Reporter: Umi Kulsum | Editor: Rizki Caturini
JAKARTA. Asosiasi Pertekstilan Indonesia (API) memperkirakan tahun ini industri tekstil cenderung stagnan. Sebab, industri tekstil lokal belum memiliki akses pasar ke Eropa dan negara potensial lain.
Ade Sudrajat Usman, Ketua API menjelaskan bahwa kondisi perekonomian masih fluktuatif, belum lagi gempuran produk impor yang mendominasi di tanah air. “Domestik tentu berimbas, tahun lalu saja permintaan pasar global turun 10% dan tahun ini diprediksi masih stagnan,” katanya ke KONTAN, Jumat (13/1).
Meski begitu industri tekstil di Indonesia juga tidak ingin berdiam diri untuk memperbaiki kinerja agar tetap tumbuh di tahun ini. Salah satunya, ialah upaya efisiensi di segala lini. “Seperti biaya logistik dipotong, biaya belanja modal dan intinya banyak hal yang kita lakukan agar industri tekstil bisa kompetitif dan berdaya saing,” ujar Ade.

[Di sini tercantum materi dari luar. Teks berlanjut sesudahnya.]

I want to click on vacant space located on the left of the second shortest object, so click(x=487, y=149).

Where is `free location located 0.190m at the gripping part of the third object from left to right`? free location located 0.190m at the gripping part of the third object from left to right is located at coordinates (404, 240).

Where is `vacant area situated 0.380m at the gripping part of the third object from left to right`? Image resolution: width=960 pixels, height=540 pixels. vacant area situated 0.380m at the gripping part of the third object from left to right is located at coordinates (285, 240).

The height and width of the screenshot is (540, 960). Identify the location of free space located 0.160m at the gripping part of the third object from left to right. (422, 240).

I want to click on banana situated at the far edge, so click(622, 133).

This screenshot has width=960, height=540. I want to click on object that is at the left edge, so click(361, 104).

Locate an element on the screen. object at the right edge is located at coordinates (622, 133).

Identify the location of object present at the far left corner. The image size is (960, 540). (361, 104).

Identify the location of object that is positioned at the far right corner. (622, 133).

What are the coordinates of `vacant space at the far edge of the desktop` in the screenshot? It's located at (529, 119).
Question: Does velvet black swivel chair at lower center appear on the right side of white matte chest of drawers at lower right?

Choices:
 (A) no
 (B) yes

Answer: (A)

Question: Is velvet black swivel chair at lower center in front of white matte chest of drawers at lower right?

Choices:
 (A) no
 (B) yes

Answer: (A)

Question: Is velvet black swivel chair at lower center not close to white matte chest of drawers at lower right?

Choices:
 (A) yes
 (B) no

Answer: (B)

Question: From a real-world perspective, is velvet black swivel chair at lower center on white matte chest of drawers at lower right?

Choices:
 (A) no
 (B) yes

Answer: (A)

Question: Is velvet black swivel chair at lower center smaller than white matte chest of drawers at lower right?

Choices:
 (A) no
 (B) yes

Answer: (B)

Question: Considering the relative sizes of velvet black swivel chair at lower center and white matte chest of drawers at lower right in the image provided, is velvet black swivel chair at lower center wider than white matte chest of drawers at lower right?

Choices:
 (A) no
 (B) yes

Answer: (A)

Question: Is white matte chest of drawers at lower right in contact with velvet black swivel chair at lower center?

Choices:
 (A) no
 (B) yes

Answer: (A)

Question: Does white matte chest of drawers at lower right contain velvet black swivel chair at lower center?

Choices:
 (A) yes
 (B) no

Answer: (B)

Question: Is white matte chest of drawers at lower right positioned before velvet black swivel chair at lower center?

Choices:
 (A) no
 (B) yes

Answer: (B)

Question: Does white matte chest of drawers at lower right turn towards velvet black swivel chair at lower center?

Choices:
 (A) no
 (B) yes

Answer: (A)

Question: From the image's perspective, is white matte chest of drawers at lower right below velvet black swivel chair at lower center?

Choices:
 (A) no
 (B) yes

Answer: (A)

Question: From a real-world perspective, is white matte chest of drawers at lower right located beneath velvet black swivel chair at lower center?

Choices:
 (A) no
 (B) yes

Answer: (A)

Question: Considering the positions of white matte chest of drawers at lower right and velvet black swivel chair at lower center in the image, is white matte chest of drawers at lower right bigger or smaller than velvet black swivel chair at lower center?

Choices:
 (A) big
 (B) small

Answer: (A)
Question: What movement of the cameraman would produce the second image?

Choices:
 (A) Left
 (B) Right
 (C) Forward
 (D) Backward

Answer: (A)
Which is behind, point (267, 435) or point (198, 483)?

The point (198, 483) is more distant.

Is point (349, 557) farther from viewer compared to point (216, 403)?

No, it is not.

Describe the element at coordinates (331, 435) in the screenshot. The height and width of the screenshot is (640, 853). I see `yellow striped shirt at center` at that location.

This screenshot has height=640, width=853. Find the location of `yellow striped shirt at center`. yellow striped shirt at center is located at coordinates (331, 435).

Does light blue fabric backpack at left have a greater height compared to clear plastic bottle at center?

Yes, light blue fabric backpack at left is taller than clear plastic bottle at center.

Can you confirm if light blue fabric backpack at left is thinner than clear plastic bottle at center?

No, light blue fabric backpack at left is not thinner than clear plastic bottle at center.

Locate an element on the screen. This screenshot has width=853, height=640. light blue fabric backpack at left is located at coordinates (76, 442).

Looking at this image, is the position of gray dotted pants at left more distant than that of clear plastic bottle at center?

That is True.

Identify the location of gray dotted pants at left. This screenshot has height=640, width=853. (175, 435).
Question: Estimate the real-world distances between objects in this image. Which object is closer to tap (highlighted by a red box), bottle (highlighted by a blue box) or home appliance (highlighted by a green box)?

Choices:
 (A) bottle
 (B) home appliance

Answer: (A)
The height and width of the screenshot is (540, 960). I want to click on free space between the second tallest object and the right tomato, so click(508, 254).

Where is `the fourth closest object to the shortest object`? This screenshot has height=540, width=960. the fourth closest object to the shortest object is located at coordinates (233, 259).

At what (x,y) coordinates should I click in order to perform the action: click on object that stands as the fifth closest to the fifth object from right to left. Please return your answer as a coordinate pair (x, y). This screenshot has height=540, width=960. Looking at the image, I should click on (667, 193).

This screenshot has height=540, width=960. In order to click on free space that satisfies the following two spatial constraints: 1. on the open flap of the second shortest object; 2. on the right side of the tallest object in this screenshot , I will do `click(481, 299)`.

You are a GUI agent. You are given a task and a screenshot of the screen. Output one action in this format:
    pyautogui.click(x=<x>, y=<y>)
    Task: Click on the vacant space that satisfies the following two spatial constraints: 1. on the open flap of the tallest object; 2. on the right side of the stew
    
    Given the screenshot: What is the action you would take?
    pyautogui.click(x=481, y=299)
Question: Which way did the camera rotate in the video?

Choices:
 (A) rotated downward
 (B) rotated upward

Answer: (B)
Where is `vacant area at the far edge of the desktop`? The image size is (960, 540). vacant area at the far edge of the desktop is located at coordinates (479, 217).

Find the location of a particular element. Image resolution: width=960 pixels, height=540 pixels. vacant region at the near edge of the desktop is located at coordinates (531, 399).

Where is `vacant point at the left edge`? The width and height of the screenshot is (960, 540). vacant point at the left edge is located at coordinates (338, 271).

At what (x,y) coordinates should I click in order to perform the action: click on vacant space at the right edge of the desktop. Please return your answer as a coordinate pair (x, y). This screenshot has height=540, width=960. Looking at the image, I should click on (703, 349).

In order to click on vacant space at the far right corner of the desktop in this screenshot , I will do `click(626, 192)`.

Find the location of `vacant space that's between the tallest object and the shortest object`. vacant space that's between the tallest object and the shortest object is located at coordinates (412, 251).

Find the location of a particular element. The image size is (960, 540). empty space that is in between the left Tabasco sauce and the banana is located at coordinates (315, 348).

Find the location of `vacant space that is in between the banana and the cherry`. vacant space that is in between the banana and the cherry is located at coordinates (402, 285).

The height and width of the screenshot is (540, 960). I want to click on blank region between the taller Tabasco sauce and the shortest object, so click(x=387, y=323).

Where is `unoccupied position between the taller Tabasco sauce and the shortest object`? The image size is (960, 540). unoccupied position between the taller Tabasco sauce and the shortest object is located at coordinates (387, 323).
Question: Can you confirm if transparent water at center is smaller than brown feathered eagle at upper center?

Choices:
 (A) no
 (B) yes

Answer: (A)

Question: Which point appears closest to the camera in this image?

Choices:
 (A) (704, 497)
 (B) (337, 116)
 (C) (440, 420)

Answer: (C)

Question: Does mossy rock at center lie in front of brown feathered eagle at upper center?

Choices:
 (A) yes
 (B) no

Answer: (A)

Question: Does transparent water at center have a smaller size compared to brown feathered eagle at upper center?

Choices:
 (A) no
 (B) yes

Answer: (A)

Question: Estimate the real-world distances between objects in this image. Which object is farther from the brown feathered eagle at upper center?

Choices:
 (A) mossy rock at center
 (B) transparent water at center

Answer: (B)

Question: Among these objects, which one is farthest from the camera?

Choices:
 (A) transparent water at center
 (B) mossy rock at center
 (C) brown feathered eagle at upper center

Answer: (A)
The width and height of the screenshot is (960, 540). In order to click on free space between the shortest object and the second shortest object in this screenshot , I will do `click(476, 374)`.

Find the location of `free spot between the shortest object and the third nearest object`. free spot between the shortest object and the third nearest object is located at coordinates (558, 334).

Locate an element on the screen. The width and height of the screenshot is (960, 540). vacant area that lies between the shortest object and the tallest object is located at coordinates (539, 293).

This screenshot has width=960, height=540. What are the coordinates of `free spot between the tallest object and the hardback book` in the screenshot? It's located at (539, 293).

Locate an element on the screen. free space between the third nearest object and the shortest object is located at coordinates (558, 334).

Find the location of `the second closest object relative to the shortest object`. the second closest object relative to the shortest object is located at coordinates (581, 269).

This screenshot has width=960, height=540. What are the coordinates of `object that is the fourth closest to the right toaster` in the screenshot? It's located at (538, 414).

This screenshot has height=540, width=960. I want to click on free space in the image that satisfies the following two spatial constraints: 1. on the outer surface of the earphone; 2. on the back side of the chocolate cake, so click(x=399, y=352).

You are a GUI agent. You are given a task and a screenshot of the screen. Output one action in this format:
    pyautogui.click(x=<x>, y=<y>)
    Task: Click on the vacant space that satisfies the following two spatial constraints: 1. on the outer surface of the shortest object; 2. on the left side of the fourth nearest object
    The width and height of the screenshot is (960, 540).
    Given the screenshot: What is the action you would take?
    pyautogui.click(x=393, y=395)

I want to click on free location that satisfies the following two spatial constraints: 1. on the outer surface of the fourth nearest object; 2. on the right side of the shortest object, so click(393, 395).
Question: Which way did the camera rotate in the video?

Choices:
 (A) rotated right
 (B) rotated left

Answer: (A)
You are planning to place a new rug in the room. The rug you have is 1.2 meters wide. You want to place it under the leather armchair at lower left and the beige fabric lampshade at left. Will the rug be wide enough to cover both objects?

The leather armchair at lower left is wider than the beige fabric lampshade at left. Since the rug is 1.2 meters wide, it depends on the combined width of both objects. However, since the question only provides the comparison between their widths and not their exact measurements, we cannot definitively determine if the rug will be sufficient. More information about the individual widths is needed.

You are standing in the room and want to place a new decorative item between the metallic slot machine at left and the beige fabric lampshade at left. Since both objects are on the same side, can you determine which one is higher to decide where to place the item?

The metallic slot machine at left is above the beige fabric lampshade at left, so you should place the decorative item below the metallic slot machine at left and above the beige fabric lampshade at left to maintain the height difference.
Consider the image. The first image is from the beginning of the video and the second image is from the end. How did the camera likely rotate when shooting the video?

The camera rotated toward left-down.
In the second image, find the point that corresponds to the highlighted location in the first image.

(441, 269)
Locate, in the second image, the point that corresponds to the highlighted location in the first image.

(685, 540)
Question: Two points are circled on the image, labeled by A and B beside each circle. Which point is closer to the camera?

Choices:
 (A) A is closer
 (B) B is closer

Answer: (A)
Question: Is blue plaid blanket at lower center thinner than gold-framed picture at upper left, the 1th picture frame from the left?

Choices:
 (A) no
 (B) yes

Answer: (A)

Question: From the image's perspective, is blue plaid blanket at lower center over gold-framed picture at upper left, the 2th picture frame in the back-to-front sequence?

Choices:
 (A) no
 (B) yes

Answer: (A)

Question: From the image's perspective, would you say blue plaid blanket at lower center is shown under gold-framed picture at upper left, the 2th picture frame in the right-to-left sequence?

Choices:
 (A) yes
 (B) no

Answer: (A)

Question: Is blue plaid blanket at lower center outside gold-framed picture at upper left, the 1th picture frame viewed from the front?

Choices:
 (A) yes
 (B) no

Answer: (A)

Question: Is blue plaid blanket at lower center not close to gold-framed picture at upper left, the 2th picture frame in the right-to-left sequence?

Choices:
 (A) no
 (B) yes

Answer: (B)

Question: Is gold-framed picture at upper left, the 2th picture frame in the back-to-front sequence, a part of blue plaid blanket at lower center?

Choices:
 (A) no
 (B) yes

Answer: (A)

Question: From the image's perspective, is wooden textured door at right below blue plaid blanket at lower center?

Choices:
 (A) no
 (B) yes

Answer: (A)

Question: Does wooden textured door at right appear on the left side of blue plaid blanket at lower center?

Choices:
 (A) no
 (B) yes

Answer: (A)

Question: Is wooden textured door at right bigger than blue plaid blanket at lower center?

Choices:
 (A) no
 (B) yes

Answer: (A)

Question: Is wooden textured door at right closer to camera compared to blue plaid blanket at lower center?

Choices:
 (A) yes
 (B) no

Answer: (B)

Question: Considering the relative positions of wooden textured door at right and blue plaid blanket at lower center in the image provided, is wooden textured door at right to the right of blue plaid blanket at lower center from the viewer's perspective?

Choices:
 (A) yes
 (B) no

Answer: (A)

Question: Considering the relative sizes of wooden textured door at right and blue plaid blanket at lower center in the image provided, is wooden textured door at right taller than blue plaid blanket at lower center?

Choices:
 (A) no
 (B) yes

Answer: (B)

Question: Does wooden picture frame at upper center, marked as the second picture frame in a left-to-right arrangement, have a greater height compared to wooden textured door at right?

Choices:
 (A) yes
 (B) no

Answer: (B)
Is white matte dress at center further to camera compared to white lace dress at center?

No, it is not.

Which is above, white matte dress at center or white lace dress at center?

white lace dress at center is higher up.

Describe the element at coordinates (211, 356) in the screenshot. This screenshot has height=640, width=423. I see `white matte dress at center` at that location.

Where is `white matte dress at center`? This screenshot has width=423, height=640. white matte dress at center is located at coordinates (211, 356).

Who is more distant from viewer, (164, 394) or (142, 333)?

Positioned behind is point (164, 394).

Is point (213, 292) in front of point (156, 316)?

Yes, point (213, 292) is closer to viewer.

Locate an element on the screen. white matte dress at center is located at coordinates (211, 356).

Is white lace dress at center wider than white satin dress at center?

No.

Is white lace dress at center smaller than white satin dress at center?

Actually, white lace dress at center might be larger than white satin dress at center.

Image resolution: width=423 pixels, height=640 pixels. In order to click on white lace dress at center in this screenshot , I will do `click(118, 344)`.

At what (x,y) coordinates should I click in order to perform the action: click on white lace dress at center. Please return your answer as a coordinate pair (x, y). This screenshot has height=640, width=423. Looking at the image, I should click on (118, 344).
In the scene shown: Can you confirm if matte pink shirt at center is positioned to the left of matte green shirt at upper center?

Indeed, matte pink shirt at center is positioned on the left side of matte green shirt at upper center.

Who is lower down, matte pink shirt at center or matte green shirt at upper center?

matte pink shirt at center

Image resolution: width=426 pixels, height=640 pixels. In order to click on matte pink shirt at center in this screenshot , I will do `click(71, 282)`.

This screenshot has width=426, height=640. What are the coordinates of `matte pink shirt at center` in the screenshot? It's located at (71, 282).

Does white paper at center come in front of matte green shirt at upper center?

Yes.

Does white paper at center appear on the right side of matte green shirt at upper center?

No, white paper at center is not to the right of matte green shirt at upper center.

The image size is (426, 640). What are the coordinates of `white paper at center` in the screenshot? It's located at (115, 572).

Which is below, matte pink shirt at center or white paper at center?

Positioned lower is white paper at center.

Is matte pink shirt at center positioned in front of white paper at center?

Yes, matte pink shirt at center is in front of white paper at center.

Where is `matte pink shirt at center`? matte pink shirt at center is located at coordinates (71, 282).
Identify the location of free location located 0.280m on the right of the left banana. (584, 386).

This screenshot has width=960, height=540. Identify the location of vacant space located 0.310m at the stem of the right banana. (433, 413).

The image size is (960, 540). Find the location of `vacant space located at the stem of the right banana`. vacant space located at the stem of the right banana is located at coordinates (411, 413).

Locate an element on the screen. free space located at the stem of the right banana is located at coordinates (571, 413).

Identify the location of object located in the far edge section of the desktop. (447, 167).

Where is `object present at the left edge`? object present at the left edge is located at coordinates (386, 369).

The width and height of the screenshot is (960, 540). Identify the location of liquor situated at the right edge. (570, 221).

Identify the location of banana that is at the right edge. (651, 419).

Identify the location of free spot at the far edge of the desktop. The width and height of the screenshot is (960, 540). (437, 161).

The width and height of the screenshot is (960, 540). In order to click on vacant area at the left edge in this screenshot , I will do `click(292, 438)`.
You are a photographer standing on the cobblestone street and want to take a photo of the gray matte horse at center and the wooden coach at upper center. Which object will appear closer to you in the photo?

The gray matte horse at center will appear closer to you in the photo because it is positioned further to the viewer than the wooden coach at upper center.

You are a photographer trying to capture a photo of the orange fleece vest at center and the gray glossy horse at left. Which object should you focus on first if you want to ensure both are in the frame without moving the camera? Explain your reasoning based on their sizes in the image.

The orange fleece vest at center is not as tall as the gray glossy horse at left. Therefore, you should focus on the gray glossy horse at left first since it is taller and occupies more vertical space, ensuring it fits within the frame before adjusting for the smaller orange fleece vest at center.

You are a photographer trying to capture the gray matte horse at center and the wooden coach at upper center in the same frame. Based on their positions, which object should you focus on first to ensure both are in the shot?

Melihat pencapaian tahun 2016 lalu, pendapatan industri tekstil ke negara ekspor sebesar US$ 12,3 miliar, sedangkan pasar lokal sebesar US$ 10 miliar. “Dari jumlah pendapatan pasar lokal tersebut, 70% masih dikuasai produk impor,” ungkap Ade.
Tak bisa dipungkiri, produk impor masih mendominasi di dalam negeri. Maka itu, industri tekstil terus berupaya melakukan segala terobosan agar bisa berdaya saing.
Senada dengan Ade, PT Asia Pacific Investama Tbk (MYTX) berusaha untuk tetap tumbuh dengan melakukan efisiensi salah satunya menekan biaya produksi. “Selain efisiensi, kita juga harus mengembangkan produk baru yang bisa meningkatkan permintaan dan juga mencari pasar ekspor baru,” ujar Anas Bahfen, Direktur MYTX kepada KONTAN akhir pekan lalu
Dengan kondisi yang masih belum terlalu membaik, namun pihaknya optimistis tahun ini bisa lebih baik prospeknya ketimbang tahun lalu yang dirasanya cukup berat. “Harga jual perlahan naik sekitar 2%, cukup berpengaruh terhadap pendapatan kami nantinya,” ungkap Anas.